Just in case someone else comes to same rebus:

  • GCP, BQ logs where routed to "billing" project on we2 region.

  • New project "BillingNew" (region EU) has been created and requested to traffic BQ logs to this project. Also, move historical data.

Solution:

  1. Create a new dataset on "BillingNew". Re-route all the projects there. Check, make sure live logs are going there.

  2. Copy dataset from old "billing" to a new "BillingNew" project using "transfer job" (script below as example):

bq mk --transfer_config --project_id=TARGET_PROJECT_ID --data_source=cross_region_copy --target_dataset=TARGET_DATASET_NAME --display_name='Transfer job name, type any' --params='{"source_dataset_id":"SOURCE_DATASET_NAME(ID)","source_project_id":"SOURCE_PROJECT_NAME(ID)","overwrite_destination_table":"true"}'
  1. Now you have both datasets with identical log table schemas on same project and the most important in same region (EU).
  2. Use SQL syntax 'insert into newtable ...select * from oldtable...'
  3. Done, you have live and old logs in same table, including partition etc.

Other way:

  1. Copy paste dataset from old to new project.
  2. Route BQ logs there. You will lose some records while re-routing projects, they will be recorded in the old table. So will need to copy that gap data eventually.

thanks for suggestions to use "transfer jobs" and copying datasets, as those GCP generated structured, partitioned tables are a way too complicated to work with.

4
rmesteves On

If you're using partitioned tables, BigQuery doesn't allow you to copy many partitioned tables at once. If you're going to migrate your tables only once, I suggest that you do something like this in SHELL Script:

tables=("20200107"  "20200106"  "20200105"  "20200104")

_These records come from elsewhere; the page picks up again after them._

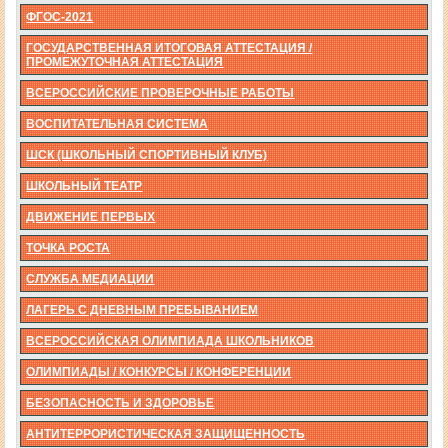
ФГОС-2021
ГОСУДАРСТВЕННАЯ ИТОГОВАЯ АТТЕСТАЦИЯ /
ПРОМЕЖУТОЧНАЯ АТТЕСТАЦИЯ
ВСЕРОССИЙСКИЕ ПРОВЕРОЧНЫЕ РАБОТЫ
ВОСПИТАТЕЛЬНАЯ СИСТЕМА
ШСК (ШКОЛЬНЫЙ СПОРТИВНЫЙ КЛУБ)
ШКОЛЬНЫЙ ТЕАТР
ДВИЖЕНИЕ ПЕРВЫХ
ТОЧКА РОСТА
СЛУЖБА МЕДИАЦИИ
ЛАГЕРЬ С ДНЕВНЫМ ПРЕБЫВАНИЕМ
ВСЕРОССИЙСКАЯ ОЛИМПИАДА ШКОЛЬНИКОВ
ОЛИМПИАДЫ / КОНКУРСЫ / КОНФЕРЕНЦИИ
БЕЗОПАСНОСТЬ И ЗДОРОВЬЕ
АНТИТЕРРОРИСТИЧЕСКАЯ ЗАЩИЩЕННОСТЬ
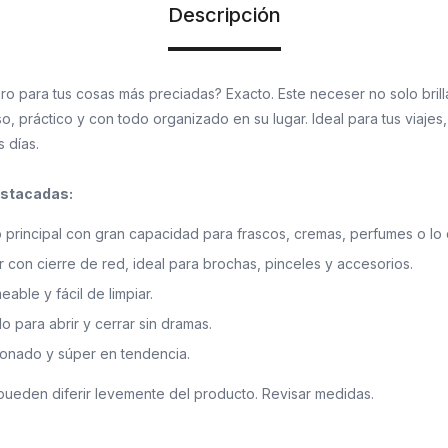
Descripción
o para tus cosas más preciadas? Exacto. Este neceser no solo brill
o, práctico y con todo organizado en su lugar. Ideal para tus viajes
s días.
estacadas:
 principal con gran capacidad para frascos, cremas, perfumes o lo q
or con cierre de red, ideal para brochas, pinceles y accesorios.
eable y fácil de limpiar.
o para abrir y cerrar sin dramas.
honado y súper en tendencia.
pueden diferir levemente del producto. Revisar medidas.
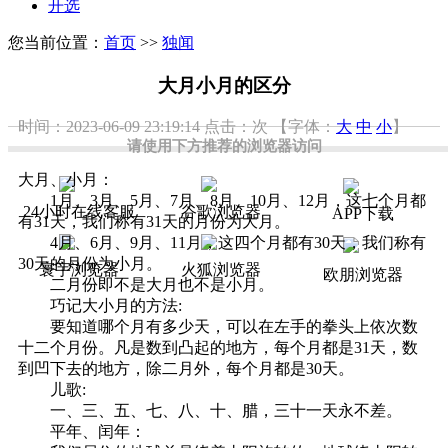
开选
您当前位置：
首页
>>
独闻
大月小月的区分
时间：2023-06-09 23:19:14
点击：
次
【字体：
大
中
小
】
请使用下方推荐的浏览器访问
大月、小月：
1月、3月、5月、7月、8月、10月、12月，这七个月都
24小时在线客服
谷歌浏览器
APP下载
有31天，我们称有31天的月份为大月。
4月、6月、9月、11月，这四个月都有30天，我们称有
30天的月份为小月。
寰宇浏览器
火狐浏览器
欧朋浏览器
二月份即不是大月也不是小月。
巧记大小月的方法:
要知道哪个月有多少天，可以在左手的拳头上依次数
十二个月份。凡是数到凸起的地方，每个月都是31天，数
到凹下去的地方，除二月外，每个月都是30天。
儿歌:
一、三、五、七、八、十、腊，三十一天永不差。
平年、闰年：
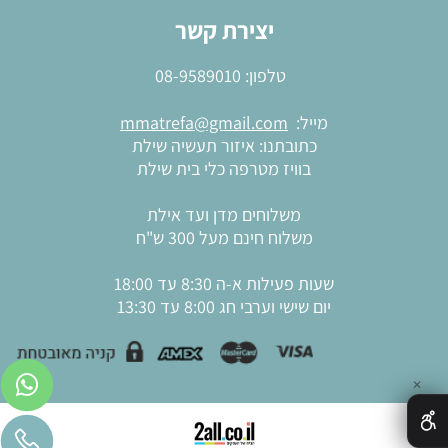
יצירת קשר
טלפון:
08-9589010
מייל:
mmatrefa@gmail.com
כתובתנו: איזור תעשיה שילת
בוויז מטרפה כלי בית שילת
משלוחים מדן ועד אילת
משלוח חינם מעל 300 ש"ח
שעות פעילות א-ה 8:30 עד 18:00
יום שישי וערבי חג 8:00 עד 13:30
✕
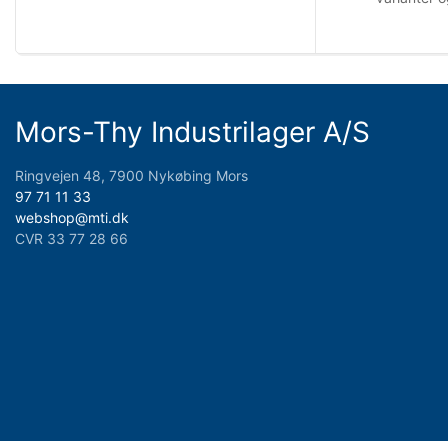
Mors-Thy Industrilager A/S
Ringvejen 48, 7900 Nykøbing Mors
97 71 11 33
webshop@mti.dk
CVR 33 77 28 66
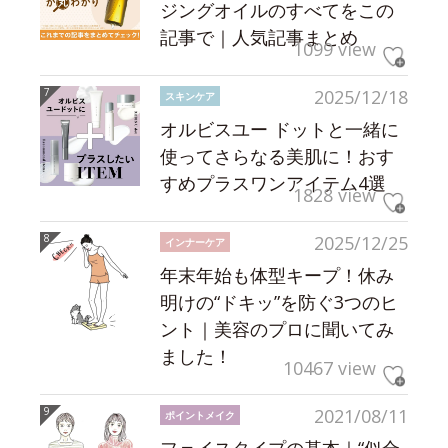
ジングオイルのすべてをこの
記事で｜人気記事まとめ
1099 view
2025/12/18
スキンケア
オルビスユー ドットと一緒に
使ってさらなる美肌に！おす
すめプラスワンアイテム4選
1828 view
2025/12/25
インナーケア
年末年始も体型キープ！休み
明けの“ドキッ”を防ぐ3つのヒ
ント｜美容のプロに聞いてみ
ました！
10467 view
2021/08/11
ポイントメイク
フェイスタイプの基本｜“似合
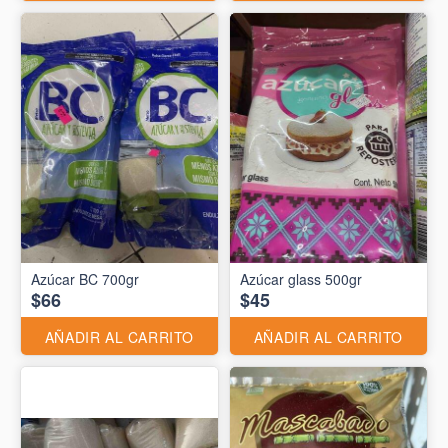
Azúcar BC 700gr
Azúcar glass 500gr
$66
$45
AÑADIR AL CARRITO
AÑADIR AL CARRITO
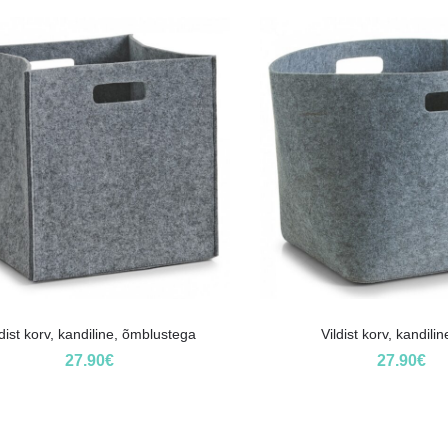
ldist korv, kandiline, õmblustega
Vildist korv, kandilin
27.90
€
27.90
€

for val in ${tables[*]}; do
     bq cp project1:dataset1.table1_$val project2:dataset2.table2_$val
done

You should put all your date partitions as a string inside the list and then run the loop. I hope it helps

EDIT 1:

As you're having problems to copy tables between regions, I suggest the following:

Given that you're going to migrate the tables only once, you could use a dataset copy between region:

bq mk --transfer_config --project_id=myproject --data_source=cross_region_copy --target_dataset=123_demo_tokyo --display_name='My Dataset Copy' --params='{"source_dataset_id":"123_demo_eu","source_project_id":"mysourceproject","overwrite_destination_table":"true"}'

You can check the complete reference here If you copy your old dataset setting your new dataset as the target dataset, all the tables will be created there.

Hope it helps

0
Noe Romero On

In order to move your billing data to your new project, first you need to move the data to the same region as your new dataset. You can follow this guide to accomplish this. Please note that the billing table has nested data; therefore, you should use a file format that supports this kind of data like JSON or Avro formats. In addition, please take into account the location considerations since you can't copy datasets between different regions directly.

Once you have your data in Google Cloud Storage, you can load it within your new billing table by following the "Loading data into a partitioned table" documentation, please be careful in this step since there are 2 option: "WRITE_APPEND" and "WRITE_TRUNCATE". The type of load will depend on whether the partition is new or already has data.

Another option is by using the "Copying datasets" Beta feature; however, not all regions are currently supported for dataset copying. You can create dataset copies in regions where the BigQuery Data Transfer Service is currently supported. By using the "Copying datasets" feature I recommend you to load the data within a separate dataset into your new project (within the same location that your destination dataset) and then, add the data to your destination dataset by using query jobs.

In both options you can use query jobs to load the billing data within your new table if you load your history data within a separate dataset.